Date: December 22, 2004
Source: CNN Money


Judge halts guilty plea by ex-AOL employee who sold e-mail addresses, questions new anti-spam law.

NEW YORK (Reuters) - A federal judge has refused to accept a guilty plea from a former America Online employee accused of selling the Internet provider's customer list to a "spammer," saying he was unsure a crime had been committed.

U.S. District Judge Alvin Hellerstein stopped a Tuesday hearing at which Jason Smathers was to plead guilty to conspiracy and interstate trafficking of stolen property, saying he had a "technical question" about the alleged crime.

At issue, the judge said, is whether the actions rose to the level required by a new anti-spam law, which states that spam must be not only annoying but deceptive.
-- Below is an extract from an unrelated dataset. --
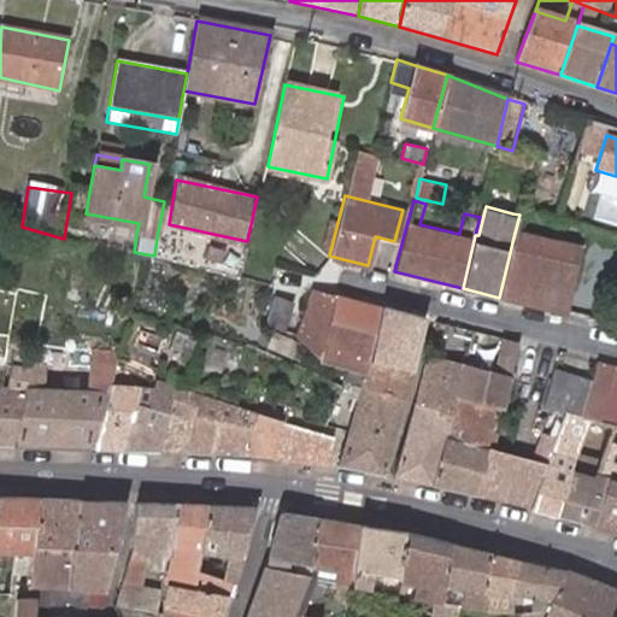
[(540,244),(513,238),(499,298),(528,305),(540,244)]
Spam is the term widely used for unsolicited commercial e-mails, often hawking products to combat sexual dysfunction or promote weight loss.

"Everybody has spamsters, but mine is a technical question," the judge said. "I don't think it's deceptive or misleading to the recipient."
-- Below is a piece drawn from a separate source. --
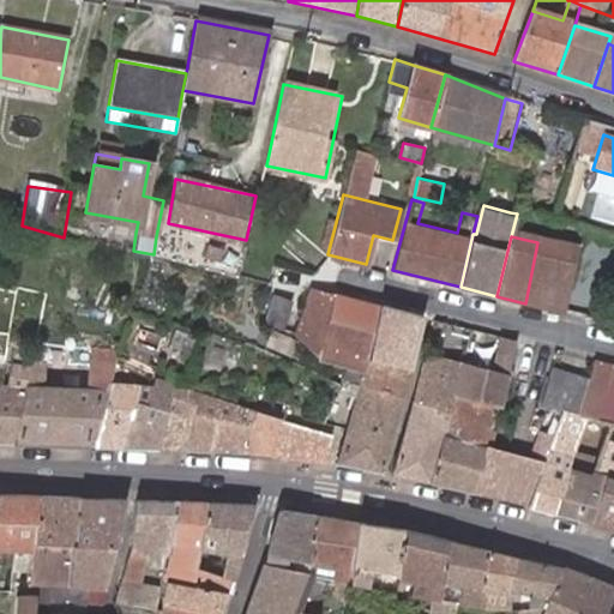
[(525,304),(564,313),(576,265),(548,259),(552,246),(537,242),(525,304)]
The judge, who said he once used AOL but quit the provider because of the amount of spam he received, asked prosecutors to submit a legal brief by Jan. 12 with more information.
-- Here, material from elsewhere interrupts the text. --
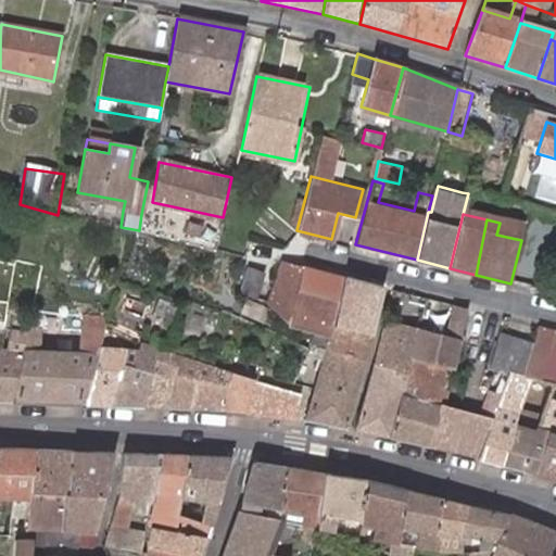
[(496,235),(521,240),(523,229),(500,223),(496,235)]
The judge also set a hearing for Jan. 28 at which time he could decide to accept the plea.

"I need to be independently satisfied that a crime has been committed," he said.

The case by federal prosecutors charges that Smathers, of Harpers Ferry, West Virginia, stole a list of 92 million customer screen names from AOL, a unit of Time Warner Inc. (Research), and sold it to an Internet marketer. CNN/Money also is a unit of Time Warner.

The marketer then allegedly used the list to promote his online gambling operation and sold the names to other spammers, according to prosecutors.

Smathers, 24, faces up to 15 years in prison on charges of conspiracy and interstate trafficking of stolen property, but was expected to receive a sentence closer to 18 to 24 months.

After the hearing was unexpectedly cut short, an attorney for Smathers said "everything has been thrown open now" by the judge's refusal to accept his client's plea.

"This is a new statute," the attorney, Jay Goldberg, said. "He is questioning whether the conduct here met the standard of deception."